**Reading passage**
As of September 30, 2011, we had $3.6 million of cash on hand and approximately $284 million of unused borrowing capacity under our Revolver.

 
35

 

Credit Facility and Debt
 
The following table summarizes the components our long-term debt as of the periods presented:
 
       
 
September 30,
   
December 31,
 
       
 
2011
   
2010
 
Revolving credit facility
  $ 15,000     $ -  
Senior Notes due 2016, net of discount (principal amount of $300,000)  
    293,281       292,487  
Senior Notes due 2019      
    300,000       -  
Convertible Notes due 2012, net of discount (principal amount of $4,915 and $230,000)
    4,702       214,049  
       
  $ 612,983     $ 506,536  
 
Revolving Credit Facility. Borrowings under the Revolver bear interest, at our option, at either (i) a rate derived from the London Interbank Offered Rate, as adjusted for statutory reserve requirements for Eurocurrency liabilities, or Adjusted LIBOR, plus an applicable margin ranging from 1.500% to 2.500% or (ii) the greater of (a) the prime rate, (b) the federal funds effective rate plus 0.5% or (c) the one-month Adjusted LIBOR plus 1.0%, and, in each case, plus an applicable margin (ranging from 0.500% to 1.500%). In each case, the applicable margin is determined based on the ratio of our outstanding borrowings to the available Revolver capacity. Commitment fees are being charged at 0.375% increasing to 0.500% on the undrawn portion of the Revolver as determined by our ratio of outstanding borrowings to the available Revolver capacity.
 
The Revolver is guaranteed by Penn Virginia and the Guarantor Subsidiaries. The obligations under the Revolver are secured by a first priority lien on substantially all of our proved oil and gas reserves and a pledge of the equity interests in the Guarantor Subsidiaries.

**The data**
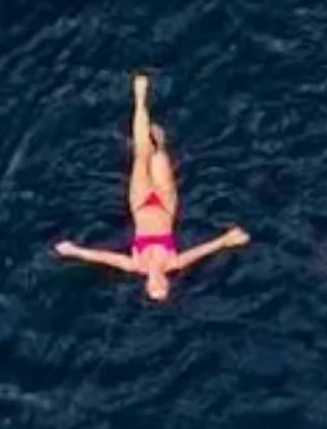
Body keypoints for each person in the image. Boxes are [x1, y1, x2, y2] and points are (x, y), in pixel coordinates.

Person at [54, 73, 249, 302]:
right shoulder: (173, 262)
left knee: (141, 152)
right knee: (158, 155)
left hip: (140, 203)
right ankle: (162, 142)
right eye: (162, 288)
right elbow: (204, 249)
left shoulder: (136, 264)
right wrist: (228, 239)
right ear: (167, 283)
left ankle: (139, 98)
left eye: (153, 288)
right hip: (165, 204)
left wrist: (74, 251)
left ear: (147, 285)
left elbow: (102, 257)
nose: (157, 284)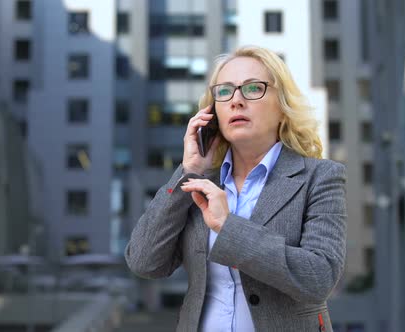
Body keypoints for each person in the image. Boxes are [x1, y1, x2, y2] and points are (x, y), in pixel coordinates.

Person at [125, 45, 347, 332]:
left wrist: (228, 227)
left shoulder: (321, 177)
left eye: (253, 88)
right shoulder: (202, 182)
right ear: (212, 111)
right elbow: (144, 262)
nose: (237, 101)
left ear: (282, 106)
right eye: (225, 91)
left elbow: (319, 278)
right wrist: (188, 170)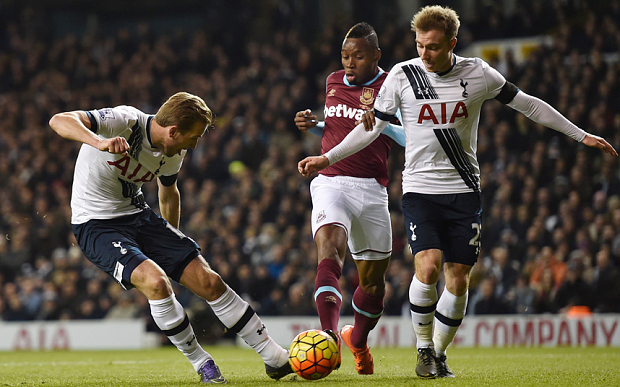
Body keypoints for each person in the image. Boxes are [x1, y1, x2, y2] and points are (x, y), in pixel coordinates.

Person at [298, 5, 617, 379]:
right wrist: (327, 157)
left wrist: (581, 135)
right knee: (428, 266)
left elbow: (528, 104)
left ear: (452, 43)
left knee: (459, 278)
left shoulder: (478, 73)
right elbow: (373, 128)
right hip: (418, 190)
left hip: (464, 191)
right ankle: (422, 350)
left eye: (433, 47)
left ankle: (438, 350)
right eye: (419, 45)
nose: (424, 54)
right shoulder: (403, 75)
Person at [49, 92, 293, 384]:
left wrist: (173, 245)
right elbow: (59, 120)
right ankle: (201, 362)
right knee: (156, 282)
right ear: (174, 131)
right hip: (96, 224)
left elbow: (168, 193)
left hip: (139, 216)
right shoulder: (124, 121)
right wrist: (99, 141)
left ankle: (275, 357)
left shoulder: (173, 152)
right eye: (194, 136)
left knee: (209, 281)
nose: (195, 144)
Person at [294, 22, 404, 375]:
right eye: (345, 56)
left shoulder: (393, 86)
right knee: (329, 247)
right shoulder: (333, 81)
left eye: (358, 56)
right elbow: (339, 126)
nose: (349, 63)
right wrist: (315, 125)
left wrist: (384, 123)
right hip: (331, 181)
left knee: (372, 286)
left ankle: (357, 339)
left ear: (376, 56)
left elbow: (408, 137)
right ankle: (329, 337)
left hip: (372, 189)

* * *

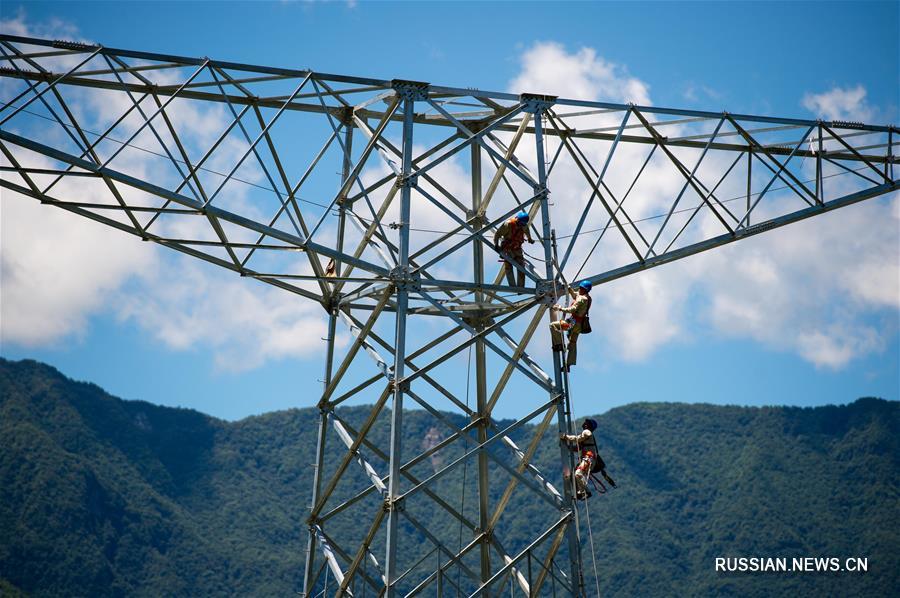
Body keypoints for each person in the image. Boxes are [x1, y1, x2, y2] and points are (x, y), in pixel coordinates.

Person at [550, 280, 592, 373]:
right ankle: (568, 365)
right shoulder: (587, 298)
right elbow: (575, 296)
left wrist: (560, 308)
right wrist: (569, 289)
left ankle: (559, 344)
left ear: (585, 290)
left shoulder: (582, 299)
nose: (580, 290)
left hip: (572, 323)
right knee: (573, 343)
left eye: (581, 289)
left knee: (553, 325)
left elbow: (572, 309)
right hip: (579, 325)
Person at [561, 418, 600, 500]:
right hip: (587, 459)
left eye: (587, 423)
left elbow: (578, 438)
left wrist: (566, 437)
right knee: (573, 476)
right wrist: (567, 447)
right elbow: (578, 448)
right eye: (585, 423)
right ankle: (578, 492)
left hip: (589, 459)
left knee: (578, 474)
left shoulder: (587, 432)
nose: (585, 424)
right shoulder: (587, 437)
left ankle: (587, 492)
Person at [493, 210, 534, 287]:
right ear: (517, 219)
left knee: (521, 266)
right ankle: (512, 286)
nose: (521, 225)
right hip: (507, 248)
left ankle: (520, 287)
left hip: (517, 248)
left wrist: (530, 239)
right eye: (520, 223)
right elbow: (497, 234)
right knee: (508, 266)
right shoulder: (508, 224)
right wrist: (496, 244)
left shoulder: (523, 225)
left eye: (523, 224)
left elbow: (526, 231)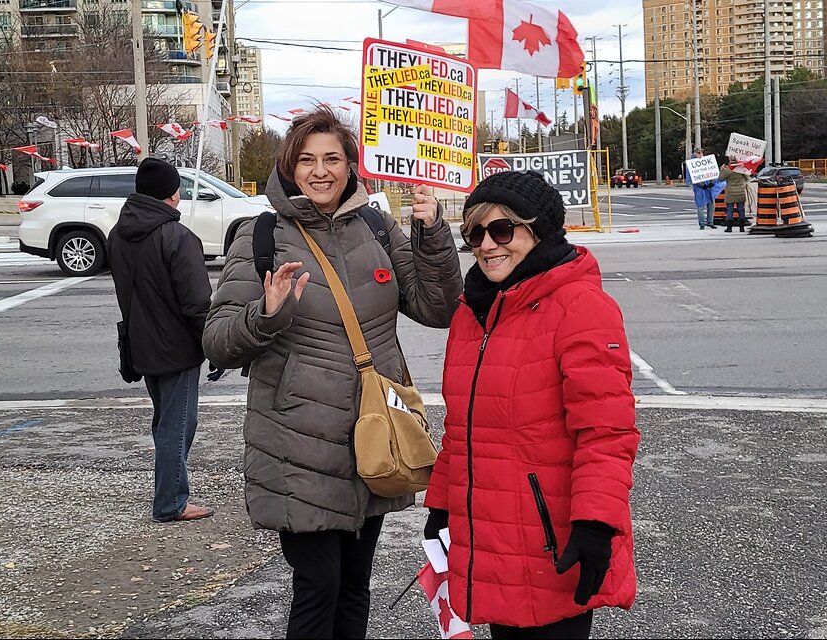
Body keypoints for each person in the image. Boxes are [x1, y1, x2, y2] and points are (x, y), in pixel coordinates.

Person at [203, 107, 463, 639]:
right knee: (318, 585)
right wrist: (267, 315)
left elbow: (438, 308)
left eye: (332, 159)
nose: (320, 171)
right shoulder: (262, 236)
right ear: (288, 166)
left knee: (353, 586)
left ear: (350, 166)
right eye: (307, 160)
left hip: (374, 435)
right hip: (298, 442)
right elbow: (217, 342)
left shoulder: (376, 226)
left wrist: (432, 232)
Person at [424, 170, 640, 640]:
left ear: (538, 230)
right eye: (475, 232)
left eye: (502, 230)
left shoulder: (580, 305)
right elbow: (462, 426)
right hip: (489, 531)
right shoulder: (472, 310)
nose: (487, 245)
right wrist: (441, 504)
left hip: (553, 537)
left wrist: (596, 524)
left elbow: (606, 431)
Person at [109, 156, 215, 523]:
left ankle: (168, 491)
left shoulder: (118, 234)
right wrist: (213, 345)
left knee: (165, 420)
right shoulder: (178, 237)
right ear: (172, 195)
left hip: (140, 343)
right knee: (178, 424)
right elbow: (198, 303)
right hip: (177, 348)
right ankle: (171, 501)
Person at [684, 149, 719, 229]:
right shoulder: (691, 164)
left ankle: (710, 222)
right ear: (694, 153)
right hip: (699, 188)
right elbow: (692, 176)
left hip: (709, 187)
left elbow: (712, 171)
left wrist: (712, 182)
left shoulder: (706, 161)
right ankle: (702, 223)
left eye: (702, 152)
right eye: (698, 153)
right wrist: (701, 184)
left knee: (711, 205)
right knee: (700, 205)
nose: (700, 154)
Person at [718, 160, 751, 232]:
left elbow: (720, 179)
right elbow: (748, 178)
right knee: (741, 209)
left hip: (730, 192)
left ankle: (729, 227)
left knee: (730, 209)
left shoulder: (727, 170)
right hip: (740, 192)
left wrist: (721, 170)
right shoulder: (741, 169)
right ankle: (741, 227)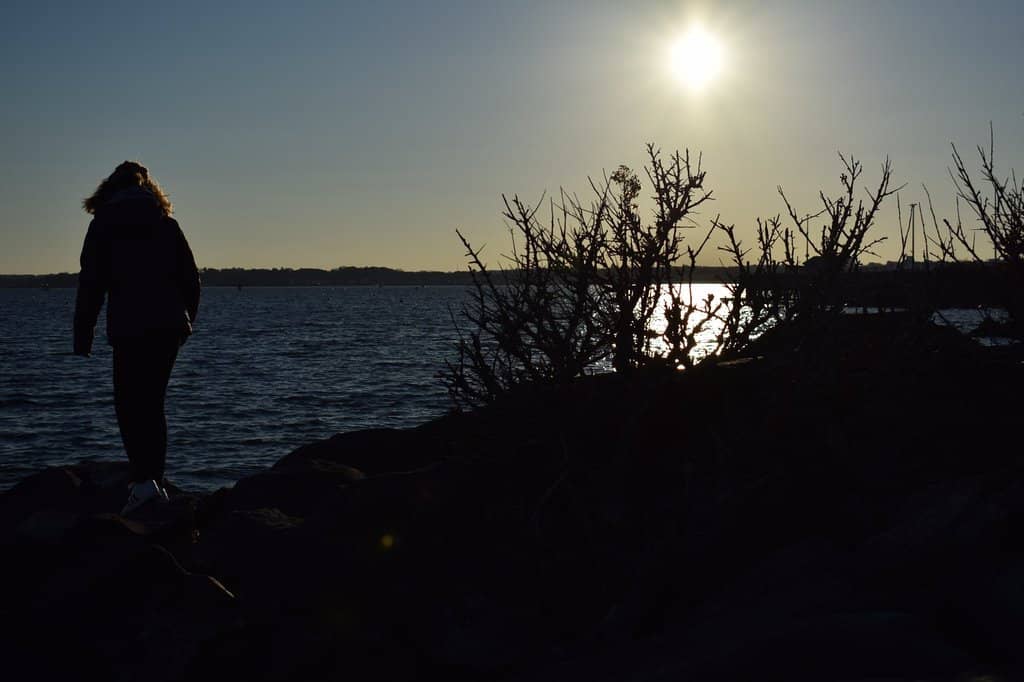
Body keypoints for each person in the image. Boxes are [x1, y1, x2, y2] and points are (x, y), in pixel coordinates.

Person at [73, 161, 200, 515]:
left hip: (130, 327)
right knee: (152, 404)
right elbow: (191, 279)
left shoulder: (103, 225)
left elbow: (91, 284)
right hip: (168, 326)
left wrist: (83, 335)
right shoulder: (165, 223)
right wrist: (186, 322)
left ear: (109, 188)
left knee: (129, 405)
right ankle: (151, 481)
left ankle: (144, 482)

---

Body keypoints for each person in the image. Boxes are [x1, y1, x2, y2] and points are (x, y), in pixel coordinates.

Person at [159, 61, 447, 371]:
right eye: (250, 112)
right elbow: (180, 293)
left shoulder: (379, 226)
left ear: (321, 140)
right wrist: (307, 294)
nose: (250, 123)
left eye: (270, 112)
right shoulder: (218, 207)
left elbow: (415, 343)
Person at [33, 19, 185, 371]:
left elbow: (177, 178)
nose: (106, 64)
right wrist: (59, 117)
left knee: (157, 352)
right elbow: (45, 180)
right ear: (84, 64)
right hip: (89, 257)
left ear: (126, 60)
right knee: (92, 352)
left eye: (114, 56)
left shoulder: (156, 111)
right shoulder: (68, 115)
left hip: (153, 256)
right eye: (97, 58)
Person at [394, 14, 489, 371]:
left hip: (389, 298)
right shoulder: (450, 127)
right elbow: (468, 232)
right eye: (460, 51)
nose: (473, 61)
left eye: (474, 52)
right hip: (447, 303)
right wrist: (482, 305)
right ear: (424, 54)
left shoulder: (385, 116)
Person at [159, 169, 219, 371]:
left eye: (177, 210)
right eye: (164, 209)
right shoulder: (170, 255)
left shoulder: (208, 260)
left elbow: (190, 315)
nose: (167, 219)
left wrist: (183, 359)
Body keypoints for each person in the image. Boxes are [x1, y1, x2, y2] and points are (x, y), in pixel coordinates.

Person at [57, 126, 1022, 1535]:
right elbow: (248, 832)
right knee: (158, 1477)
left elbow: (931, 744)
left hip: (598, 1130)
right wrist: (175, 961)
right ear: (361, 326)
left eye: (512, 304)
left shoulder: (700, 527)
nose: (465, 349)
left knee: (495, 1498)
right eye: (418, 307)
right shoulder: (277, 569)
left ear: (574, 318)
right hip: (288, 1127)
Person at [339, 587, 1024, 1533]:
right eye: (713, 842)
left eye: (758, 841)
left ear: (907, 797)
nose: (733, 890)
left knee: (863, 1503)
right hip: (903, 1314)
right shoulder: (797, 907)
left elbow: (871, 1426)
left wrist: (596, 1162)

**What the task requires**
Reproduce the credit facility passage word for word, beginning at the words that contain "The Revolver is" and stopping after "in the Guarantor Subsidiaries.". The material has no role in this.

**Reply**
The Revolver is guaranteed by Penn Virginia and the Guarantor Subsidiaries. The obligations under the Revolver are secured by a first priority lien on substantially all of our proved oil and gas reserves and a pledge of the equity interests in the Guarantor Subsidiaries.